Positions usually vary based on which point in your pregnancy you are in. During the second trimester, the whole massage needs to be done with the mother lying sideways to keep pressure on the vein in the abdominal cavity. This large vein transports deoxygenated blood to the heart.
Prenatal Massage Benefits
Prenatal massage brings relaxation and eases joint tension. It alleviates neck and back pain, helps retain proper posture, relaxes, and makes uterine muscles flexible. Prenatal massage supports the circulatory and lymphatic systems to keep the blood flowing through the mother and baby.
It also aids in stimulating different glands in the body that contribute to stabilizing hormone levels and decreasing nerve tension across the body.
It is recommended to continue the massage once your baby is here. This is because a postpartum massage (also known as a birth massage) has the potential to encourage rejuvenation of your pre-pregnancy body. It assists in restoring body weight and firms the skin around the abdomen.
It also relieves muscle tension and stress associated with maternity responsibilities.
Safety And Risks Associated With Prenatal Massage
Few studies have looked in detail at the risks associated with prenatal massage. As is the case with any new therapy, it is vital to check with your doctor before starting prenatal massage therapy. The doctor might, for example, advise you not to have a massage during the first trimester of pregnancy.

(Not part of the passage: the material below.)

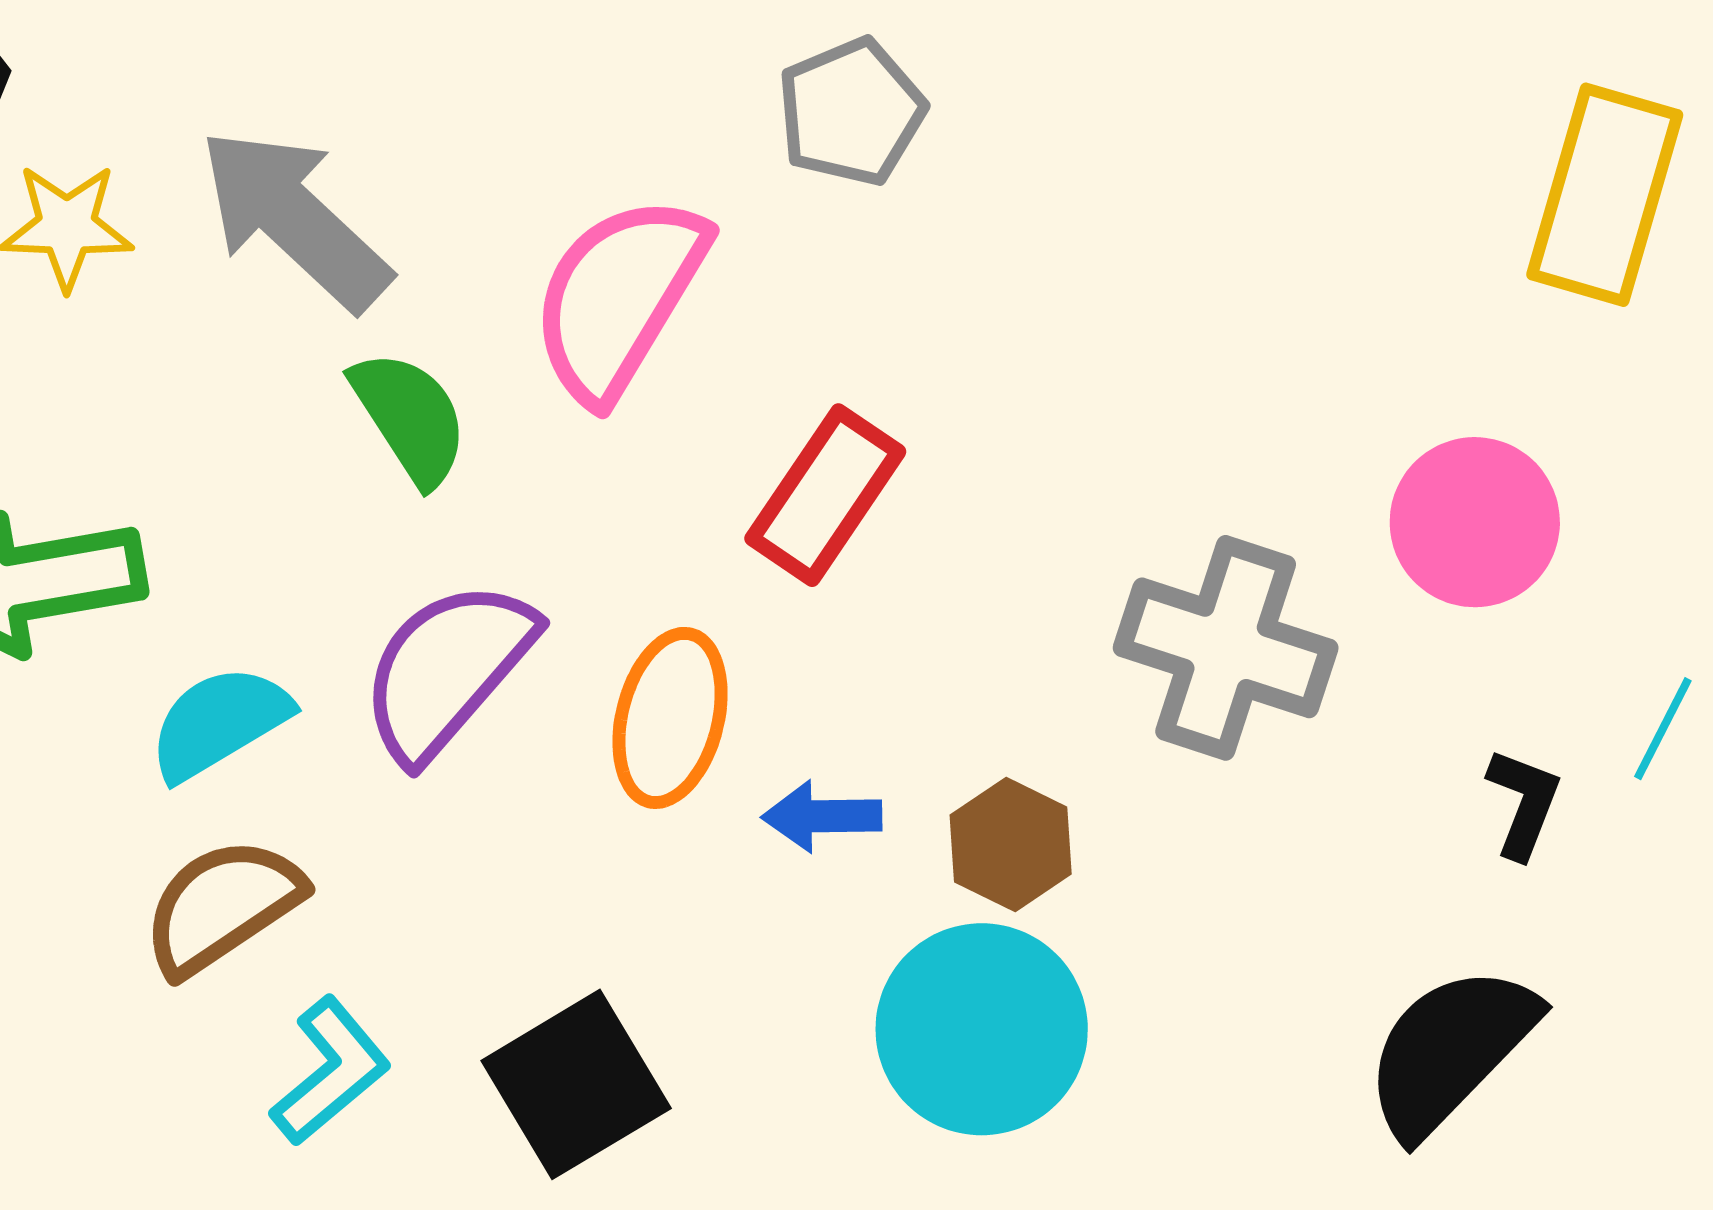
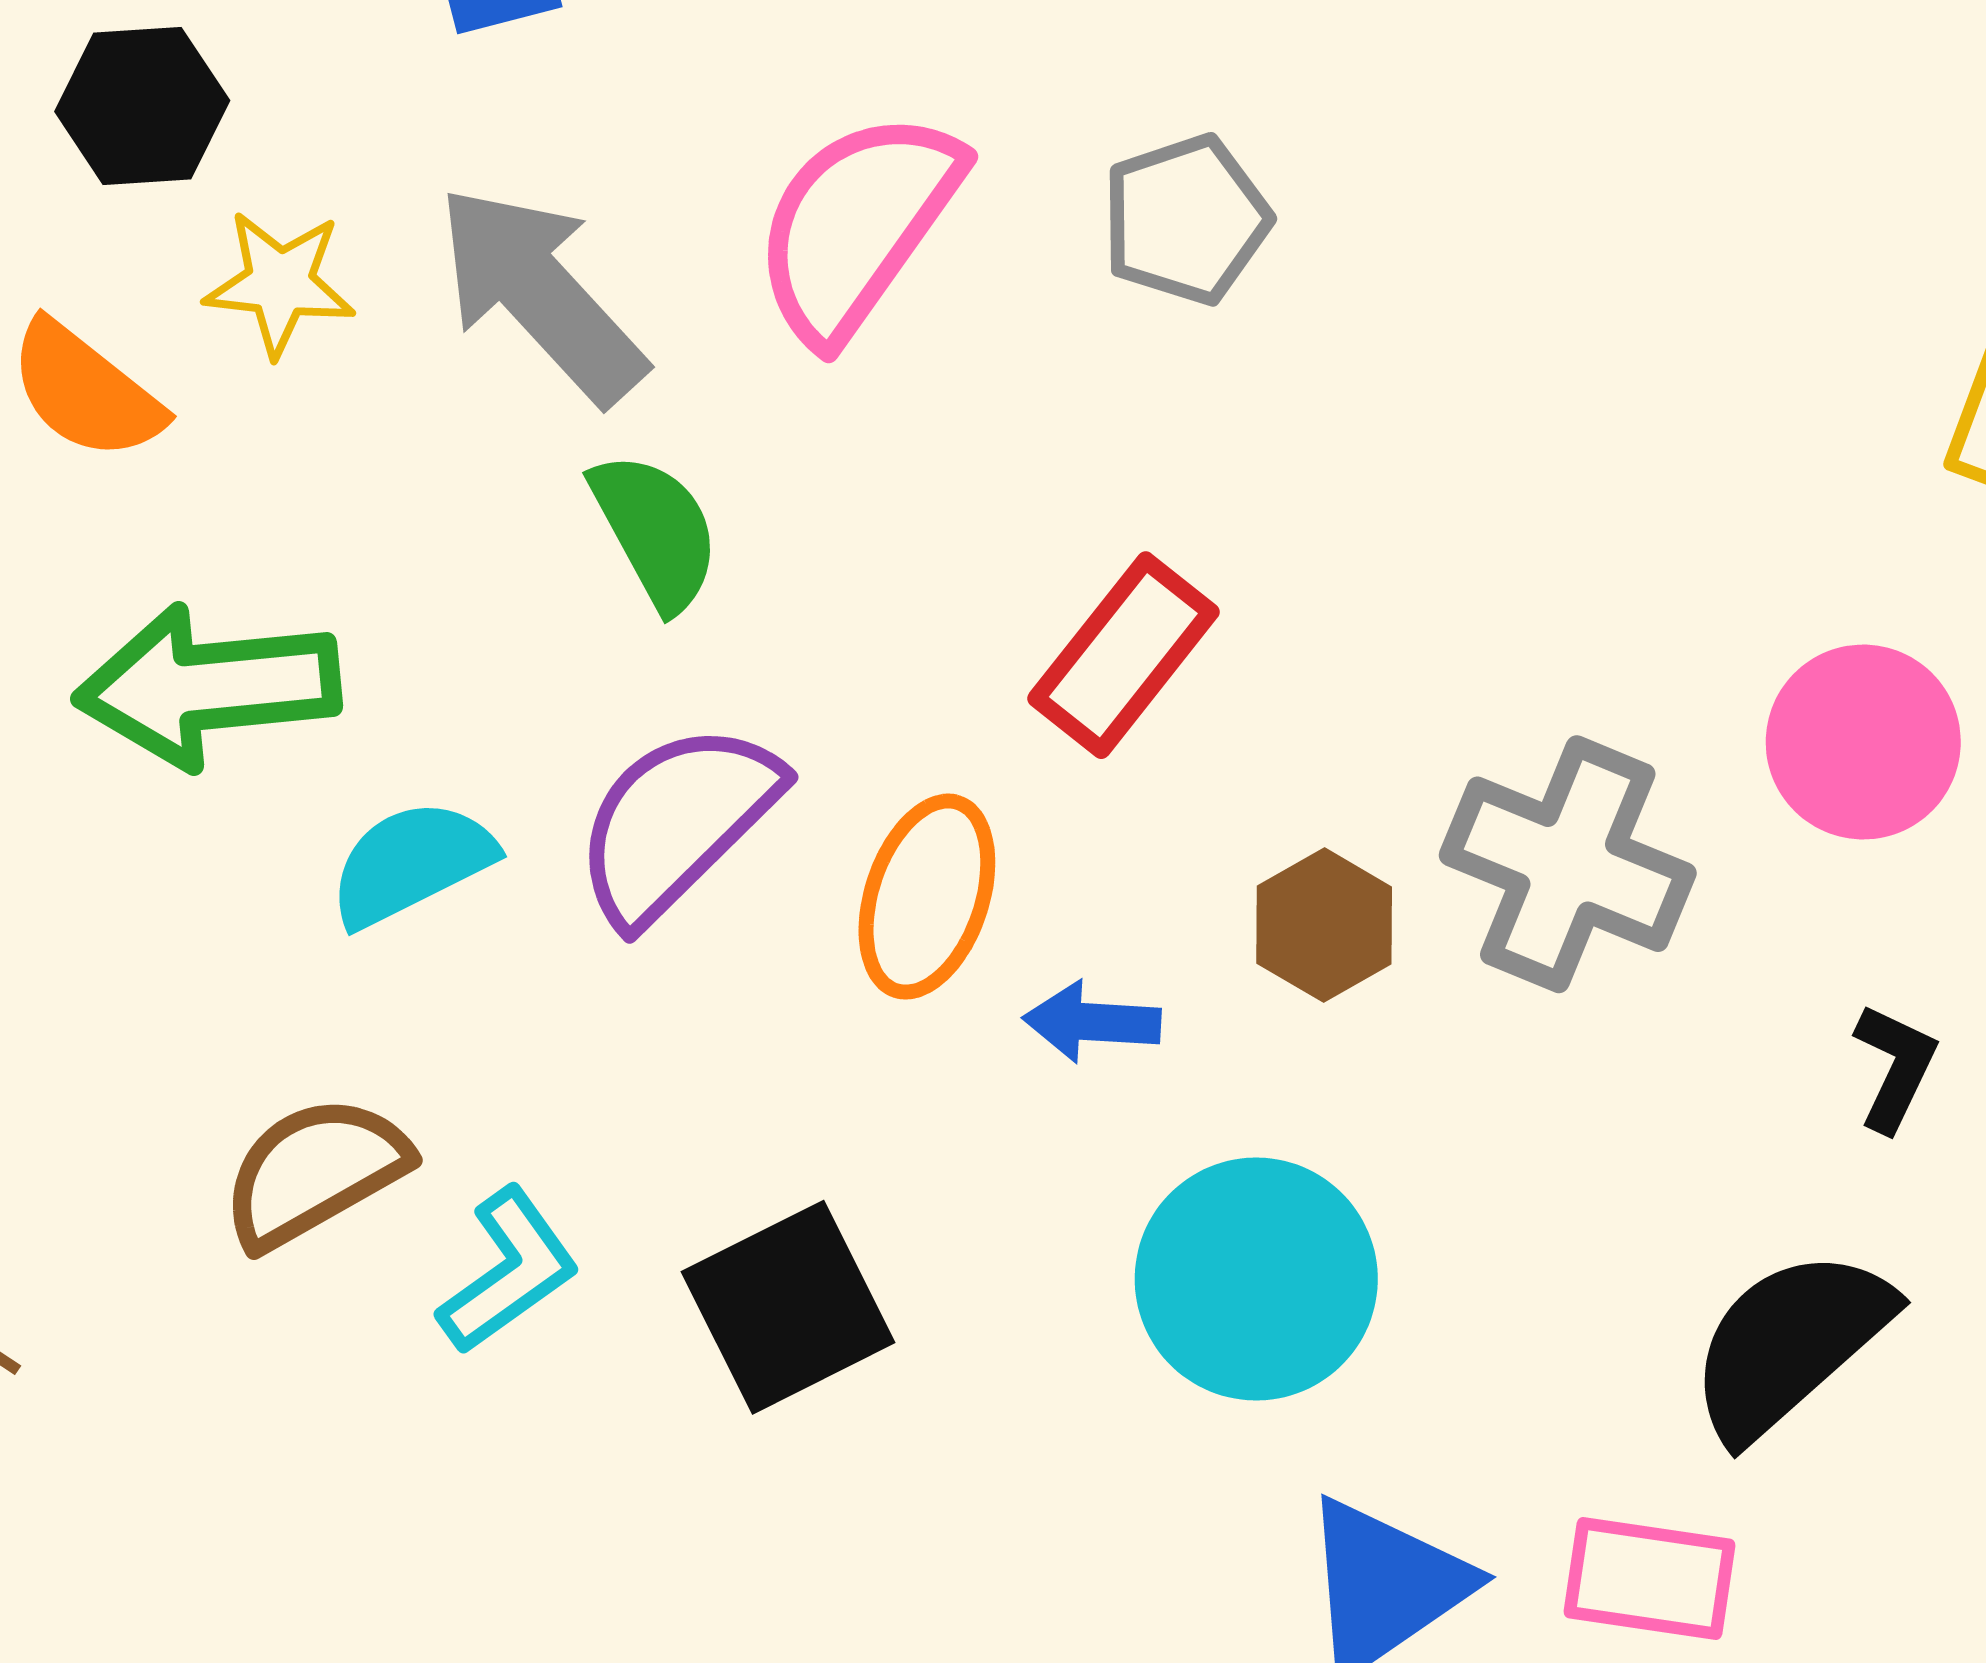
pink semicircle: (619, 298) -> (857, 225), moved
brown hexagon: (1011, 845) -> (1324, 925), moved
brown semicircle: (222, 906) -> (315, 1172), moved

Not much is known about the dangers of prenatal massage for women with high-risk pregnancies and pregnancy-related problems such as high blood pressure, preeclampsia, bleeding, or gestational diabetes.
It Is Essential to Keep the Following Points in Mind:
-Too much heat is harmful to pregnant women, so watch out with hot stone massages or other heat-emitting devices.
-Some leg and feet acupuncture points can trigger uterine contractions and premature labor. Skilled prenatal massage therapists are aware of these pressure points and know how to avoid them, but they must be qualified!
-You should not be asked to sleep on your back during a prenatal massage, as lying in this position can induce dizziness and even fainting. Many experts suggest that the safest position for a pregnant woman during a massage is to lie on her side.